At that stage I had also made a debut as a newsreader at a commercial radio stations. But then South Africa went under lockdown. Before I could sign a formal contract at the radio station my future again was uncertain. And with schools shut I could no longer run my antibullying campaign.

The future for me, as it is for many South Africans, and so too for the staff of The Southern Cross, is a stressful and uncertain one. It’s a difficult time, but as I write today that story of Jesus and Peter on the water comes back to me.

We are currently on rough seas, but Jesus calls us out to walk on the water. He calls us to keep our eyes fixed on him, no matter how rough our storm may be.

This is a time when our faith will be tested, where our commitment to carrying the cross and walking with him will be put to trial.

But I have hope, I have faith that this too shall pass.
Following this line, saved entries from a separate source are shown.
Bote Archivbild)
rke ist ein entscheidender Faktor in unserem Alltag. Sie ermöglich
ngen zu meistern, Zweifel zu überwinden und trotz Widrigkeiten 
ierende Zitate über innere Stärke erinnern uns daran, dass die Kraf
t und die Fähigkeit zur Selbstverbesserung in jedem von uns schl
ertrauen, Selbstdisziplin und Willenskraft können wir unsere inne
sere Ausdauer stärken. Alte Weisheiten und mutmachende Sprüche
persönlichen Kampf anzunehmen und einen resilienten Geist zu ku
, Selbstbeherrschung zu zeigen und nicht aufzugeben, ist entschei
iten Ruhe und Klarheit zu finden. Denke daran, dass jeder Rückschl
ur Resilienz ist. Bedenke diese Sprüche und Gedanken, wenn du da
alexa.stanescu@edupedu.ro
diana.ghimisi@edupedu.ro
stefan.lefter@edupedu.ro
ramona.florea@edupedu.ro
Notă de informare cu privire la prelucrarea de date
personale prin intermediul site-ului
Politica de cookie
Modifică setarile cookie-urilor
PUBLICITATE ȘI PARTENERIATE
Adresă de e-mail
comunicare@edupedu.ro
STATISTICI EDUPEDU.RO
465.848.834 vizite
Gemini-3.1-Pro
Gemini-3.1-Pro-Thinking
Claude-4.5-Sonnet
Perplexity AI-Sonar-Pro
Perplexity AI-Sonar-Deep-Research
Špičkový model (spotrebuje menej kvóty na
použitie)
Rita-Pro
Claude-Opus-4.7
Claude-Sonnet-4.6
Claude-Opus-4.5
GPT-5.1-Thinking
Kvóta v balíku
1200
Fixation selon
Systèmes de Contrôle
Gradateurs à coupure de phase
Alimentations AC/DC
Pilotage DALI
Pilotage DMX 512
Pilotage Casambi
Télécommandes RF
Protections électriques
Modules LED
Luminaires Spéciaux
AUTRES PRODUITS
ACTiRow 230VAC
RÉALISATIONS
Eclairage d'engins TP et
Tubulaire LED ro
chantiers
As Anglican Bishop Michael Curry once said in a sermon on Jesus and Peter walking on the water: “Keep your eyes on the prize.”

And as we keep our eyes on Jesus— though difficult, though stressful and even when we almost throw in the towel—may we remember that he is there with us, every step of the way, his hands out stretched as he wants to walk with us.

And do you know what’s the highlight of that story? It isn’t Peter and Jesus walking on the water, but rather when they get back into the boat: the storm has passed and the clouds have vanished and the sun is shining again.

Like then, now too, with our eyes fixed on the Prize, we will get through this, this too shall pass, and we shall see a sunnier day. Just don’t lose the faith.